_Problem to work on:_ Search the records for the line with "Windows 11 apps". Output that line and each line after it, exactly, and stop at the end; omit pictures.

***** Exercise data

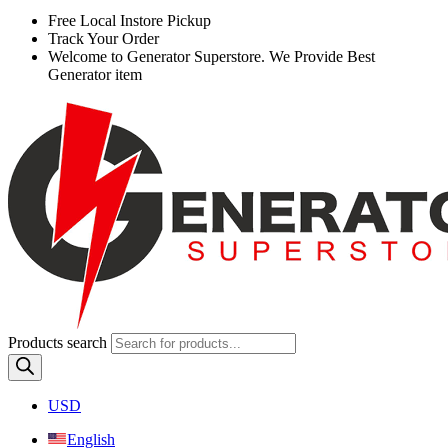
Free
Local Instore Pickup
Track Your Order
Welcome to Generator Superstore. We Provide Best
Generator item
Products search
USD
English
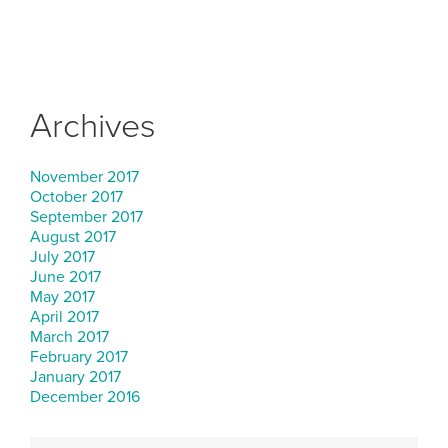
Archives
November 2017
October 2017
September 2017
August 2017
July 2017
June 2017
May 2017
April 2017
March 2017
February 2017
January 2017
December 2016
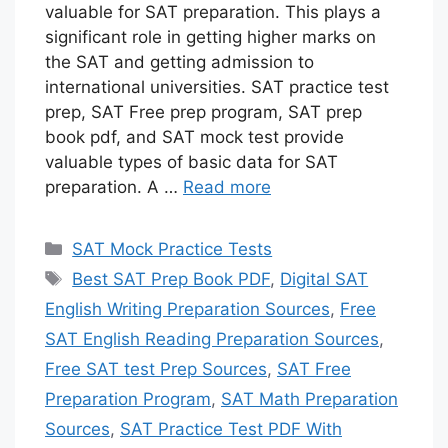
valuable for SAT preparation. This plays a
significant role in getting higher marks on
the SAT and getting admission to
international universities. SAT practice test
prep, SAT Free prep program, SAT prep
book pdf, and SAT mock test provide
valuable types of basic data for SAT
preparation. A …
Read more
Categories
SAT Mock Practice Tests
Tags
Best SAT Prep Book PDF
,
Digital SAT
English Writing Preparation Sources
,
Free
SAT English Reading Preparation Sources
,
Free SAT test Prep Sources
,
SAT Free
Preparation Program
,
SAT Math Preparation
Sources
,
SAT Practice Test PDF With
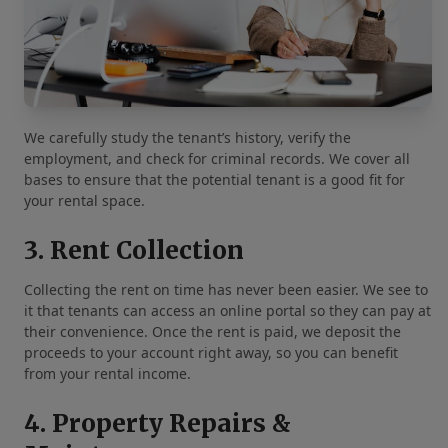
We carefully study the tenant’s history, verify the
employment, and check for criminal records. We cover all
bases to ensure that the potential tenant is a good fit for
your rental space.
3. Rent Collection
Collecting the rent on time has never been easier. We see to
it that tenants can access an online portal so they can pay at
their convenience. Once the rent is paid, we deposit the
proceeds to your account right away, so you can benefit
from your rental income.
4. Property Repairs &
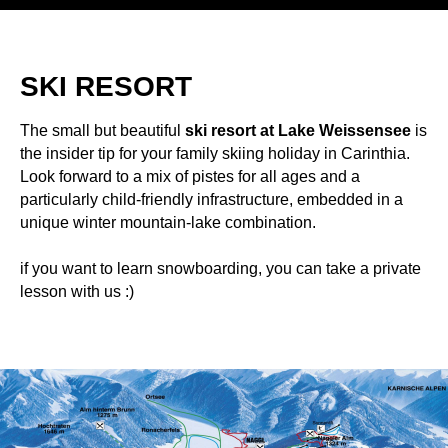
SKI RESORT
The small but beautiful
ski resort at Lake Weissensee
is
the insider tip for your family skiing holiday in Carinthia.
Look forward to a mix of pistes for all ages and a
particularly child-friendly infrastructure, embedded in a
unique winter mountain-lake combination.
if you want to learn snowboarding, you can take a private
lesson with us :)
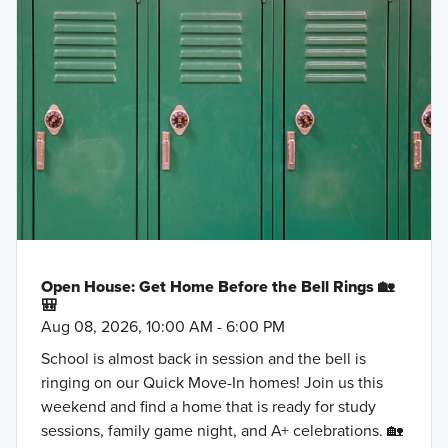
Open House: Get Home Before the Bell Rings 🏡
🎒
Aug 08, 2026, 10:00 AM - 6:00 PM
School is almost back in session and the bell is
ringing on our Quick Move-In homes! Join us this
weekend and find a home that is ready for study
sessions, family game night, and A+ celebrations. 🏡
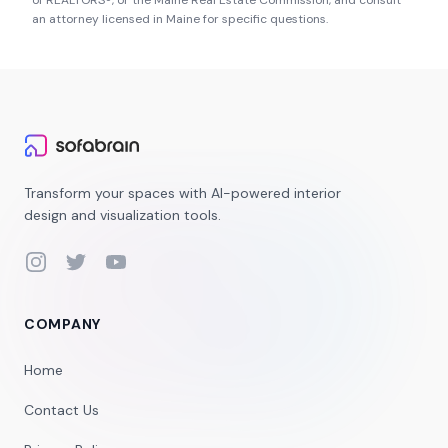
of REALTORS®
, or the
Maine Real Estate Commission
, and consult
an attorney licensed in
Maine
for specific questions.
Transform your spaces with AI-powered interior
design and visualization tools.
Instagram
Twitter
YouTube
COMPANY
Home
Contact Us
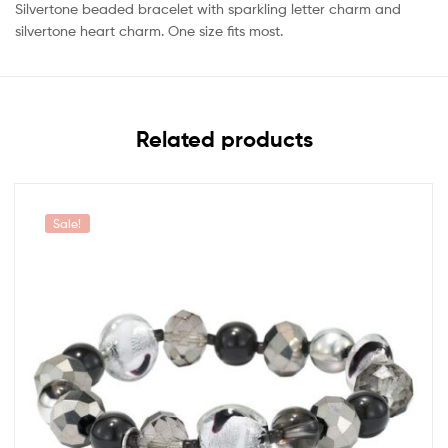
Silvertone beaded bracelet with sparkling letter charm and
silvertone heart charm. One size fits most.
Related products
Sale!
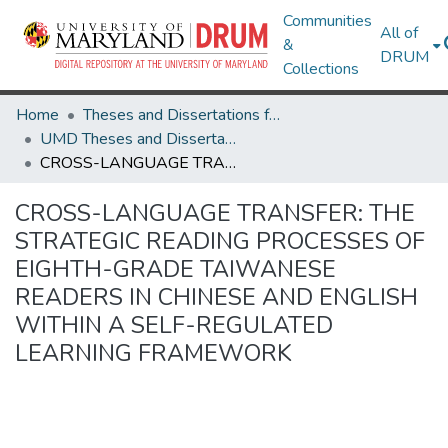
Communities
All of
&
DRUM
Collections
Home
Theses and Dissertations from UMD
UMD Theses and Dissertations
CROSS-LANGUAGE TRANSFER: THE STRATEGIC READING PROCESSES OF EIGHTH-GRADE TAIWANESE READERS IN CHINESE AND ENGLISH WITHIN A SELF-REGULATED LEARNING FRAMEWORK
CROSS-LANGUAGE TRANSFER: THE
STRATEGIC READING PROCESSES OF
EIGHTH-GRADE TAIWANESE
READERS IN CHINESE AND ENGLISH
WITHIN A SELF-REGULATED
LEARNING FRAMEWORK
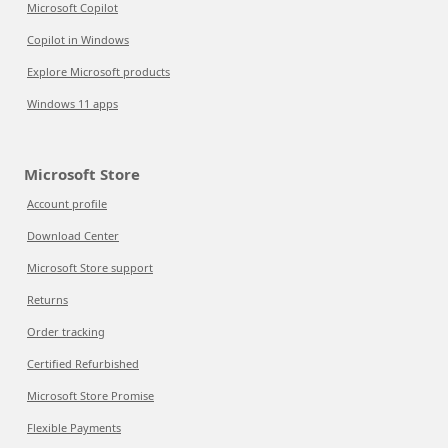
Microsoft Copilot
Copilot in Windows
Explore Microsoft products
Windows 11 apps
Microsoft Store
Account profile
Download Center
Microsoft Store support
Returns
Order tracking
Certified Refurbished
Microsoft Store Promise
Flexible Payments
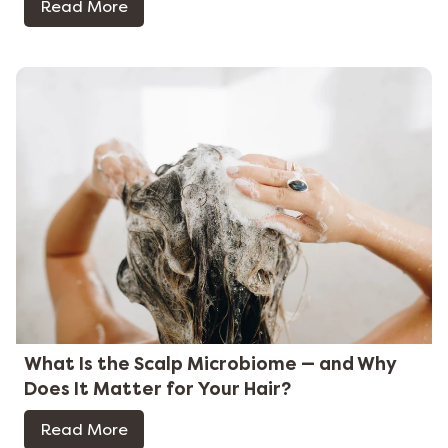
Read More
What Is the Scalp Microbiome — and Why
Does It Matter for Your Hair?
Read More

**********

_Reply:_
Windows 11 apps
Microsoft Store
Account profile
Download Center
Microsoft Store support
Returns
Order tracking
Certified Refurbished
Microsoft Store Promise
Flexible Payments
Read More
What Is the Scalp Microbiome — and Why
Does It Matter for Your Hair?
Read More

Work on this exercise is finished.